La paradoja de Occidente estriba pues en que habiendo vencido a los miedos ancestrales, se halla prisionero de unos miedos residuales cuya persistencia se vive como más insoportable que nunca. Exigimos al Estado más seguridades, de la cuna a la tumba. El pánico desatado por la pandemia de COVID contrasta brutalmente con la tibia reacción social que produjo la mucho más mortífera gripe de 1918. Las grietas del Estado de bienestar generan miedos desproporcionados que constituyen el combustible para movimientos políticos que se extienden imparables, sin conocer fronteras.
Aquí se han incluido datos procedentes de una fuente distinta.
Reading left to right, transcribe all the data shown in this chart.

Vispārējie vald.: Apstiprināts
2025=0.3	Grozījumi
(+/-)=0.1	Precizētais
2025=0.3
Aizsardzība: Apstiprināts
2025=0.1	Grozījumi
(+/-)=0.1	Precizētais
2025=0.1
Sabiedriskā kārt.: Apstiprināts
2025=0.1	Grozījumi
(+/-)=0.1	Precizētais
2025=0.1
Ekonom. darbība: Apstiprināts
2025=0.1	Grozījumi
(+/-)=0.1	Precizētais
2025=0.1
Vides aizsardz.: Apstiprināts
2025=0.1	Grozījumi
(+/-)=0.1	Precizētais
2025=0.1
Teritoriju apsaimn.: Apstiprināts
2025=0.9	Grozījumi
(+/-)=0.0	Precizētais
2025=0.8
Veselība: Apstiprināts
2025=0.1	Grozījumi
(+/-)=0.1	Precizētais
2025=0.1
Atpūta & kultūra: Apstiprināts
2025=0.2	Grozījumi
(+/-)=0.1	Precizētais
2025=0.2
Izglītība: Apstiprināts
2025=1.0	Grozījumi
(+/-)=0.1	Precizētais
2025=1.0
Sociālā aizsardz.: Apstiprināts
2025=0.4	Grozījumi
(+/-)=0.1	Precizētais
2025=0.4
En el fondo, puede contemplarse la actual crisis de las democracias –del populismo a la polarización, de la xenofobia al narcisismo identitario- como una reacción errática y miedosa ante los desafíos presentes. Los ciudadanos ya no votan en positivo, porque han perdido la esperanza. Votan contra quien perciben como amenaza o enemigo. Tenemos tanto miedo que no nos importa que los nuestros establezcan más y más cordones sanitarios para detener el avance de los bárbaros. Pero los bárbaros siguen ahí y, por tanto, el miedo se retroalimenta. Lejos de ser racionalizado o postergado, esos temores resultan hoy día más determinantes que nunca: ese es el triunfo del miedo.